Working with a station like Human Rights Radio & Television Talk Magazine Station allow you to explore many opportunities and enjoy privilege as if you are running your own radio station, which gives you the opportunity and freedom to create content that you want to make and broadcast.
However, this can be a daunting task as there are so many options and possibilities. In this blog post, we’ll give you some tips and tricks on how to choose talk radio topics for your shows and create engaging content for your station.
If You Follow Me As I Show You Few Tips On The Right Way To Come Up With Topics On Your Radio Programs
Themes, Goals, & Suitability
While many radio stations are flexible in terms of structure and topics covered, in general, most have predefined themes or goals so they always stay on point.
For example, you could run a breakfast talk show focusing on world news which would appeal to a broad audience – Alternatively you could run a show on local news, which would be for a defined audience.
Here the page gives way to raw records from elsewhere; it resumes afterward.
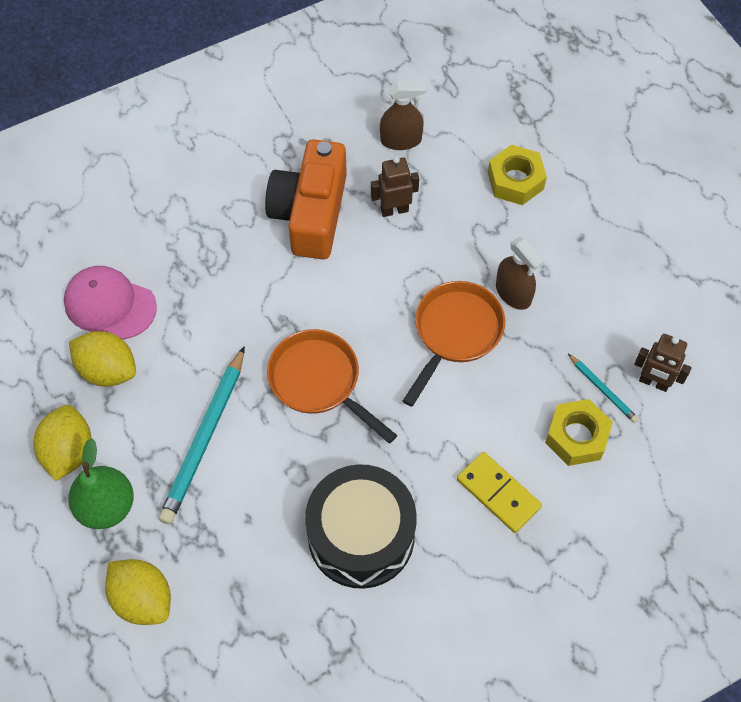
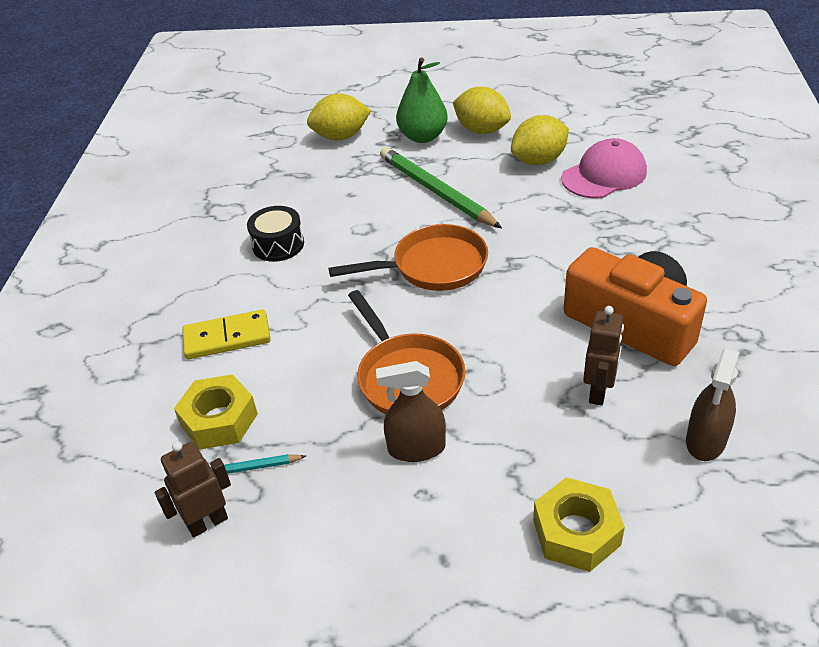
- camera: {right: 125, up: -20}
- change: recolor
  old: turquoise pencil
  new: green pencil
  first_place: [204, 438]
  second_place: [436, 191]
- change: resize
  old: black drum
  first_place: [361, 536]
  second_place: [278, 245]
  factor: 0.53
Shows can be as broad or as specific as you want as long as there’s an overall theme or goal.
Topics you could choose to talk about could be anything from news and current events; educational topics like history or science; political commentary; sports; advice; music; satire; and much more. Set targets to work with so your shows have purpose and direction.
Although the themes, goals, and topics that you choose could come from a wide array of subjects or interests, make sure that these make sense in the context of your show or station. Having a discussion about the latest political news in between playing the latest chart hits may not provide the correct tone for your radio show.
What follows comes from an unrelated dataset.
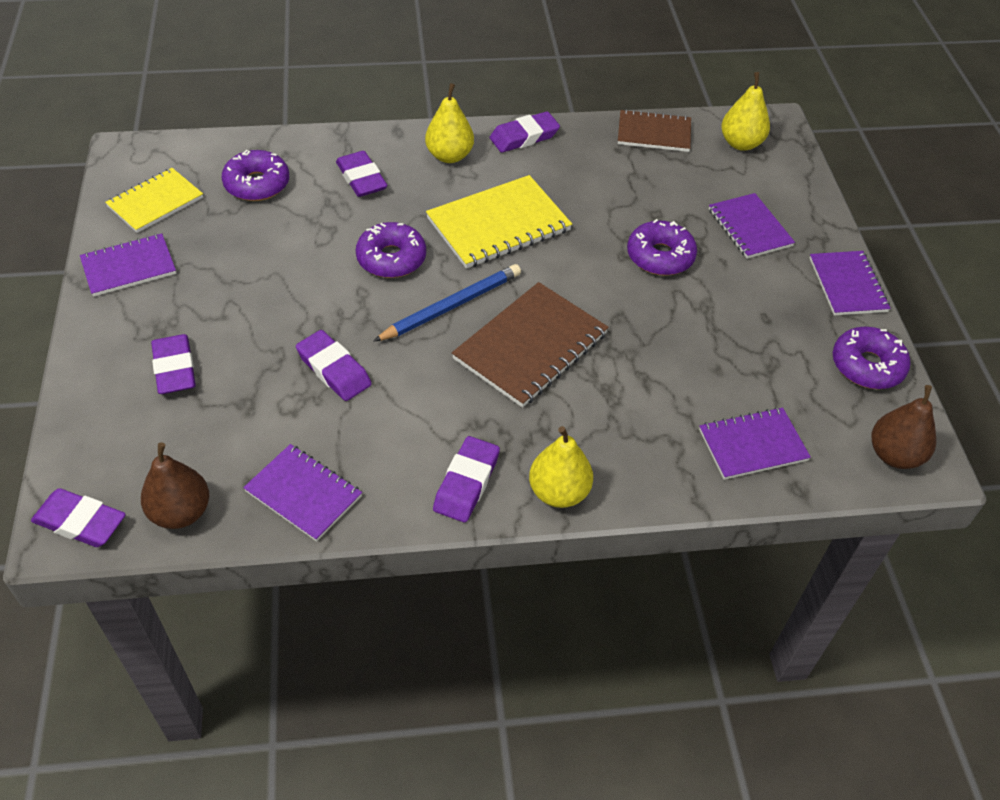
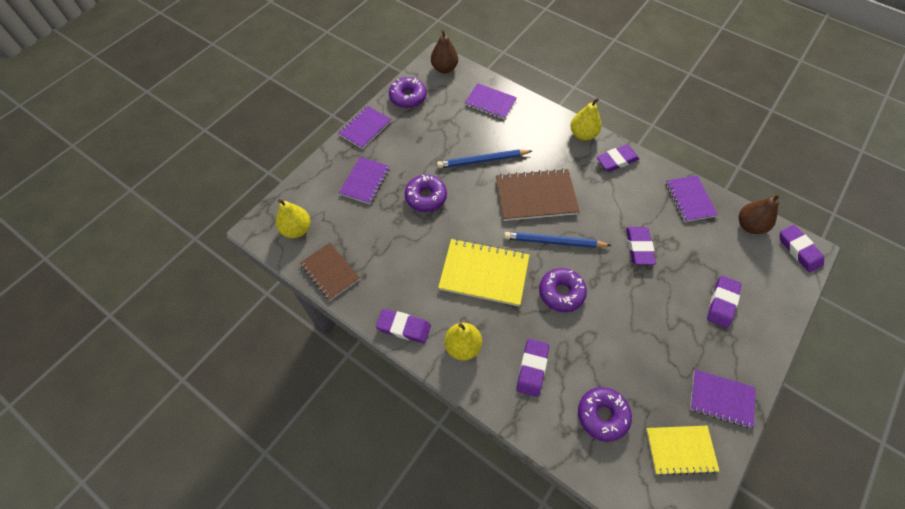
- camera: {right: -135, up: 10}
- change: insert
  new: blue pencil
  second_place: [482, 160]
Make sure that the topics you choose relate to your other content and the overall tone of your station. It’s all well and good building shows around topics, but you need to know your audience first before you can really get down to the hard work of actually writing your content.
Get To Know Your Listeners
We’ve all been there when someone starts talking about a topic we don’t really know or even care about. Immediately we disengage, that’s why before you do anything else it’s important to really understand your audience.
Knowing your listeners is the easiest way to guarantee that you pick topics that they can relate to, so how do you really get to know them?
The best place to start is research, so try:
Analytics: Human Rights Radio & Television has built-in stats so you can find out the important things like listener locations, devices connected, and much more.
Opinion Polls: Ask questions using tools like Google surveys and SurveyMonkey.
Social Media: Use Facebook groups and Twitter lists to gather info about your audience and what they’re currently talking about.
Knowing your listenership is vital in choosing topics for your radio shows. By understanding who listens to you and your show, you can carve a niche or market for your station. This, in turn, could result in gaining more listeners as we explain in more to come blog post about gaining more listeners.
Often the best way to pick a subject is to look at current events by checking newspaper headlines or trending topics on the web. You can easily track what’s going on in the world using Google news alerts or by following news agencies on Twitter, to name just a few.
Whatever trending topics you choose, be sure they’re relevant and on point with your station’s output – For example, if you’re a rock station talking about the latest pop hits then that might be the best fit. Talking about a Presidential election in between pop hits may be out of character, compared to the latest celebrity news for example.
The internet is a powerful tool for sourcing content, but it is important to filter out the irrelevant stuff that doesn’t add to your show or station’s output.
Having a fresh perspective on things can really shake up your shows, that’s why guests are a good way of encouraging discussion and debate amongst your listeners.
If you are following us @ Human Rights Radio & Television, you will agree with me that we are #1 in bringing in new people on board to freshen up our shows.
Whether it is interviews with guests or phone-ins with listeners, other points of views provide interesting avenues of conversation which actually make it easier as you only need to present a loose topic and then respond with follow up questions.
It’s also super simple to take live callers on air as you can use software like Skype or your phone to record audio, as shown below.
Guests, whether they are celebrities or experts on the topic you’re talking about, can add real credibility and authority to your station. For example, no matter what genre your station is devoted to, interviewing well known or even local bands, artists, or experts will drive traffic to your station.
Celebrity star power or the addition of experts like this has such a big influence on listeners and opens up loads of talking points as they have a wealth of knowledge and experience to discuss.
Whatever topics you decide to choose, keep in mind your audience and what they want. Hopefully, this has given you some food for thought and good starting points on the road to creating some awesome radio shows!
What to Do With All These Topics & Content
Once you have assembled all your topics for your radio show, it’s a great idea to plan them out.
One of the most tried and tested ways to do this is to create a show clock. It’s essentially a pie chart with all the elements of your show mapped out hour by hour. You can break down the chart to have news at the top of the hour; songs throughout and what features you want to broadcast at specific times.
By organising your topics and content with a show clock, you can give your show a rigid structure that helps you sound more professional. Styles of radio differ greatly: some people like to prepare and some like to improvise. However, a show clock is a great way to disciplining your output and making your content more engaging for your listener.